## Jobs
A – Please collect every line of the rows below that contains the string "endBound", and copy each one. Case counts.
B – Continue the R walkthrough on fast-food fat calories from the point where it stops.

## Source
************

How close is close enough?
sim_norm <- rnorm(n = nrow(dairy_queen), mean = dqmean, sd = dqsd)
No, all the points are not perfectly along a straight line. It looks pretty similar to the actual data. So I guess it would be considered a normal distribution… this is probably why they say in the textbook that it is hard to eyeball a histogram and decide whether it is normal or not.
ggplot(data = NULL, aes(sample = sim_norm)) +
geom_line(stat = "qq")
qqnormsim(sample = cal_fat, data = dairy_queen)
qqnormsim(sample = cal_fat, data = mcdonalds)
If the plot is normal, we can use tools such as qnorm and pnorm
For example, to find the probability that a randomly chosen item on the Dairy Queen menu has more than 600 calories from fat:
1 - pnorm(q = 600, mean = dqmean, sd = dqsd)
## [1] 0.01501523
1 - pnorm(600, dqmean, dqsd)
## [1] 0.01501523
dairy_queen %>%
filter(cal_fat > 600) %>%
summarise(percent = n() / nrow(dairy_queen))
## # A tibble: 1 x 1
## percent
## <dbl>
## 1 0.0476
pnorm(200, dqmean, dqsd)
## [1] 0.3495757
dairy_queen %>%
filter(cal_fat < 200) %>%
summarise(percent = n() / nrow(dairy_queen))
## # A tibble: 1 x 1
## percent
## <dbl>
## 1 0.429
pnorm(600, dqmean, dqsd) - pnorm(200, dqmean, dqsd)
## [1] 0.6354091
dairy_queen %>%
filter(cal_fat < 600 & cal_fat > 200) %>%
summarise(percent = n() / nrow(dairy_queen))
## # A tibble: 1 x 1
## percent
## <dbl>
## 1 0.5
unique(fastfood$restaurant)
## [1] "Mcdonalds" "Chick Fil-A" "Sonic" "Arbys" "Burger King"
## [6] "Dairy Queen" "Subway" "Taco Bell"
chick_fil_a <- fastfood %>%
filter(restaurant == "Chick Fil-A")
arbys <- fastfood %>%
filter(restaurant == "Arbys")
sonic <- fastfood %>%
filter(restaurant == "Sonic")
burger_king <- fastfood %>%
filter(restaurant == "Burger King")

************

## Data extract
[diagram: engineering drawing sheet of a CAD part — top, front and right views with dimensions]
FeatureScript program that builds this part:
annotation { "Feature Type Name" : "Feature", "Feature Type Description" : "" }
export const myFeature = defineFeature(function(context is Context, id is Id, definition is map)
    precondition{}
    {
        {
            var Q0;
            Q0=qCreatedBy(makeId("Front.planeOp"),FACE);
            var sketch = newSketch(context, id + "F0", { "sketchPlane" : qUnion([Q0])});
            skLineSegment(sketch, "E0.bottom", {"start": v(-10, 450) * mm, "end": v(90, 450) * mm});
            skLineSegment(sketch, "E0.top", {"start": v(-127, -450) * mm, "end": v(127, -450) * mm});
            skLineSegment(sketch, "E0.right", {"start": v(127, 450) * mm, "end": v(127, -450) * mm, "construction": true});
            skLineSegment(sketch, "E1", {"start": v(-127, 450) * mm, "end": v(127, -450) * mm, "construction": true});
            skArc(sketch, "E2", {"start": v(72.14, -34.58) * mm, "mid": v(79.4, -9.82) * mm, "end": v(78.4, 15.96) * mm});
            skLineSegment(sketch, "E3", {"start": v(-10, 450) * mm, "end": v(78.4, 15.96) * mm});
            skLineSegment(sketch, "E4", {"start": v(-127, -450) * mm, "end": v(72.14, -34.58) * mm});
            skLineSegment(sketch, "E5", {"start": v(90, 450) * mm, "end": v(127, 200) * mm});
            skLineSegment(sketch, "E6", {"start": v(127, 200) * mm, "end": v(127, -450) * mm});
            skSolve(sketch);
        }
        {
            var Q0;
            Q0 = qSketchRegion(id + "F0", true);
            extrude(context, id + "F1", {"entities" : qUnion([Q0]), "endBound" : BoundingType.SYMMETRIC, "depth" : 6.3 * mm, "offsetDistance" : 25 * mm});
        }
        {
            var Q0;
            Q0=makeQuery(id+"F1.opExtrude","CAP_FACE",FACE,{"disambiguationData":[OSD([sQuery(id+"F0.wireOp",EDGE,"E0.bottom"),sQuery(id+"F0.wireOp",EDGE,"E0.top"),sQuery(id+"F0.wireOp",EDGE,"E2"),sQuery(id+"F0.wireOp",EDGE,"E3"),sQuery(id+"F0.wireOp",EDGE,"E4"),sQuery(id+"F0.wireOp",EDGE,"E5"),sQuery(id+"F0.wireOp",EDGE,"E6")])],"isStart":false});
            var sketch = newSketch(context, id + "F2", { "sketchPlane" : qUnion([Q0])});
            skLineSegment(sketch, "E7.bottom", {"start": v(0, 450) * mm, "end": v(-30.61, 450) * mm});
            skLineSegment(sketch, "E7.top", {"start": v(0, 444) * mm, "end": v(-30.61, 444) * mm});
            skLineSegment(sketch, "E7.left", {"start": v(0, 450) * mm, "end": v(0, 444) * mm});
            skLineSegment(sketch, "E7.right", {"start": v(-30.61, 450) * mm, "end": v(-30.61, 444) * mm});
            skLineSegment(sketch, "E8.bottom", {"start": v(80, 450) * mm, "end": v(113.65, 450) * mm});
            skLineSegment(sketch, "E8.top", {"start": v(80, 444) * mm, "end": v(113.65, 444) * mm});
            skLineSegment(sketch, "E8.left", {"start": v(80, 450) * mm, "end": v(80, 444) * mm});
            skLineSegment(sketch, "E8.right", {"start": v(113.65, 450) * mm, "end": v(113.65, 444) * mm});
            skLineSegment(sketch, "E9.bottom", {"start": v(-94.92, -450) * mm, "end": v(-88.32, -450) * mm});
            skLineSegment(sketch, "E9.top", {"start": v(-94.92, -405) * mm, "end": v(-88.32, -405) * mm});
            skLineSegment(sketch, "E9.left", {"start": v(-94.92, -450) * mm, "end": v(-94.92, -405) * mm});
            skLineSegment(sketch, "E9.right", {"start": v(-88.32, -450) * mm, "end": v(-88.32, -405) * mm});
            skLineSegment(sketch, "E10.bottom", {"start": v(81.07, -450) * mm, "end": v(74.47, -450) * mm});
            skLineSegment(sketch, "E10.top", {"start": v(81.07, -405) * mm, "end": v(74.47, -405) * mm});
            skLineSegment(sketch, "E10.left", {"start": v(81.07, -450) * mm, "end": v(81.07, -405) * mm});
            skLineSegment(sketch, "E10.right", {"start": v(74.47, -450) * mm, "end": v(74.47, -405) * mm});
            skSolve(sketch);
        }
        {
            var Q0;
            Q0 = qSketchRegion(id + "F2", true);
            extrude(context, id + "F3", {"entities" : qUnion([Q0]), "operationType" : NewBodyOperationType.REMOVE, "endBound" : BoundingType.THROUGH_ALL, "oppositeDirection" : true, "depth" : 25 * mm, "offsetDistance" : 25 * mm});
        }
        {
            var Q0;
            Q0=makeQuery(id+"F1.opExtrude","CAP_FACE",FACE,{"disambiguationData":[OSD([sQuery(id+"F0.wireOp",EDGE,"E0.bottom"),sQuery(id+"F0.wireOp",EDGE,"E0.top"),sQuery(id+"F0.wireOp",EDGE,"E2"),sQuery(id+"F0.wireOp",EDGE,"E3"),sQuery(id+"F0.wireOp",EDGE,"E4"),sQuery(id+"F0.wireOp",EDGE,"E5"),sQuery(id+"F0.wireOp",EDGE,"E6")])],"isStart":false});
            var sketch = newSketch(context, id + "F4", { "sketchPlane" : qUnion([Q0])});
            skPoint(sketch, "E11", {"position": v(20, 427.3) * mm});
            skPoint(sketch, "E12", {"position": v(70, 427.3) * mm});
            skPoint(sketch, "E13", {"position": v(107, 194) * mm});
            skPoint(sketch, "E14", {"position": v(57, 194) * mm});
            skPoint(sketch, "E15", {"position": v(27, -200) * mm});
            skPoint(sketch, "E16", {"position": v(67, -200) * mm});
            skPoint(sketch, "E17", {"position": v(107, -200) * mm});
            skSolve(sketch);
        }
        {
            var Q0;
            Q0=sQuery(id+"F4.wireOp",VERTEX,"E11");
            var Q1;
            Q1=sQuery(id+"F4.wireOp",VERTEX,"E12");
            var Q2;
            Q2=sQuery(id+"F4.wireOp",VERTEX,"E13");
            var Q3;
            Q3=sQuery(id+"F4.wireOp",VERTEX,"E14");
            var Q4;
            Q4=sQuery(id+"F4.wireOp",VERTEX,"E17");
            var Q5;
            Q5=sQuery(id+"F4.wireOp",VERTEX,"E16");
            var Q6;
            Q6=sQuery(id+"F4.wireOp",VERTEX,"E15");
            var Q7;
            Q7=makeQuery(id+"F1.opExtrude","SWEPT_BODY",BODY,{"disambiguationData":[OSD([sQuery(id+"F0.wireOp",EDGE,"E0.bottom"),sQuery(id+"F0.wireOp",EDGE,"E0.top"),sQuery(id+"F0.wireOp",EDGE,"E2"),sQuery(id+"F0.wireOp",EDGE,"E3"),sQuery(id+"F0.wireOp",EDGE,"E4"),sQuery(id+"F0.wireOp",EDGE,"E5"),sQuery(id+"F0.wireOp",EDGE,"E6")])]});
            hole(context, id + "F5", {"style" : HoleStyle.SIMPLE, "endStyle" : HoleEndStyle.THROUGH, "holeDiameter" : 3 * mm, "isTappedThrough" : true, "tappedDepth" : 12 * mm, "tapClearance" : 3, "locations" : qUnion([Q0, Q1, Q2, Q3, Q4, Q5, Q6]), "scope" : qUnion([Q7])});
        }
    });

************

## Response list
A –
            extrude(context, id + "F1", {"entities" : qUnion([Q0]), "endBound" : BoundingType.SYMMETRIC, "depth" : 6.3 * mm, "offsetDistance" : 25 * mm});
            extrude(context, id + "F3", {"entities" : qUnion([Q0]), "operationType" : NewBodyOperationType.REMOVE, "endBound" : BoundingType.THROUGH_ALL, "oppositeDirection" : true, "depth" : 25 * mm, "offsetDistance" : 25 * mm});

B –
subway <- fastfood %>%
filter(restaurant == "Subway")
taco_bell <- fastfood %>%
filter(restaurant == "Taco Bell")
qqnormsim(sample = sodium, data = mcdonalds)
qqnormsim(sample = sodium, data = chick_fil_a)
qqnormsim(sample = sodium, data = sonic)
qqnormsim(sample = sodium, data = arbys)
qqnormsim(sample = sodium, data = burger_king)
qqnormsim(sample = sodium, data = dairy_queen)
qqnormsim(sample = sodium, data = subway)
qqnormsim(sample = sodium, data = taco_bell)
ggplot(chick_fil_a, aes(sample = total_carb)) +
geom_line(stat = "qq")
qqnormsim(sample = total_carb, data = chick_fil_a)
ggplot(chick_fil_a, aes(x = total_carb)) +
geom_histogram(binwidth = 5)
chickmean <- mean(chick_fil_a$total_carb)
chicksd <- sd(chick_fil_a$total_carb)
ggplot(chick_fil_a, aes(x=total_carb)) +
geom_blank() +
geom_histogram(aes(y=..density..), binwidth = 5) +
stat_function(fun = dnorm, args = c(mean = chickmean, sd = chicksd), col = "tomato")
ggplot(dairy_queen, aes(sample = cal_fat))+
stat_qq()+stat_qq_line()
ggplot(data = NULL, aes(sample = sim_norm)) +
stat_qq()+
stat_qq_line()
ggplot(chick_fil_a, aes(sample = total_carb)) +
stat_qq()+
stat_qq_line()